If we are looking for evidence of a brain lesion, we can say the standard is a CT scan, MRI, within the limits of their sensitivity. That's understandable because we have defined a brain lesion as "physical." But what could possibly be greater evidence of free will than the very experience of it?


Is the absence of the experience of free will at times sufficient to say it there is no free will or it is an illusion when experienced? While you are sleeping at night, does the absence of the experience of the bed your body is sleeping on mean it does not exist at all or simply that it doesn’t exist as imagined by the waking mind and as not-experienced by the sleeping mind?


Understandably, experience is not reliable beyond a certain level of sensitivity–for example, in the case of seeing a “sun-rise”. But in the case of free will, we are not talking about an image *of something*. We are talking about will–the very agency of individuated existence.


How can reason–an activity that lives on the nourishment of conceptual boundaries and therefore the boundaries of individuation–comment on the reality as opposed to simply the experience of individuation? Reason alone cannot–not with a straight face. What reason can do is say (the experience of) free will waxes and wanes in relationship with the experience of individuated identity or self, a relationship Harris acknowledges in his monologue.
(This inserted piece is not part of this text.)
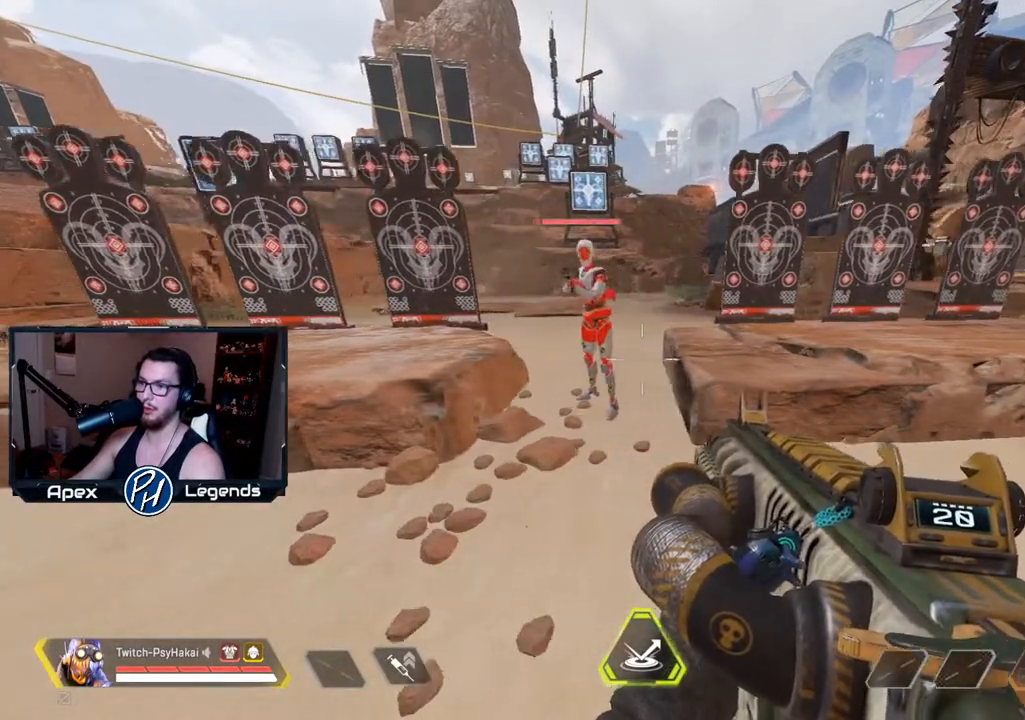
{"keys": ["a"], "mouse": [], "events": [[117, "d", "up"], [367, "a", "down"]]}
After this acknowledgement, to go further and suggest reason sits on the side of there being no free will is an overstep. Reasoned exploration of free will is being conflated with observation of the waxing and waning of individuation. “Free will” becomes a scapegoat for a commentary on the search for identity. The overstep, then, does not originate in an exploration of free will, it originates in believing that reason can tell us where or not the individuated self is real as well as what lives beyond it.


Why this overstep? Why go so far as to say–in a roundabout way–reason can tell us that the self “doesn’t exist” and “is an illusion”? One reason is it offers some sense of certainty in an inherently creative domain.


Another reason is this is simply where spirituality is today. The language of “illusion” and “not real” interprets and/or copies the language of ancient philosophical texts, which are doing their best to indicate subtle, non-reasonable realizations using as much reasoning as possible, while knowing such realizations are not native to reason.


Reason is the familiar, available boat that carries the seafarer nearer to shore, upon which the journey begins, not ends.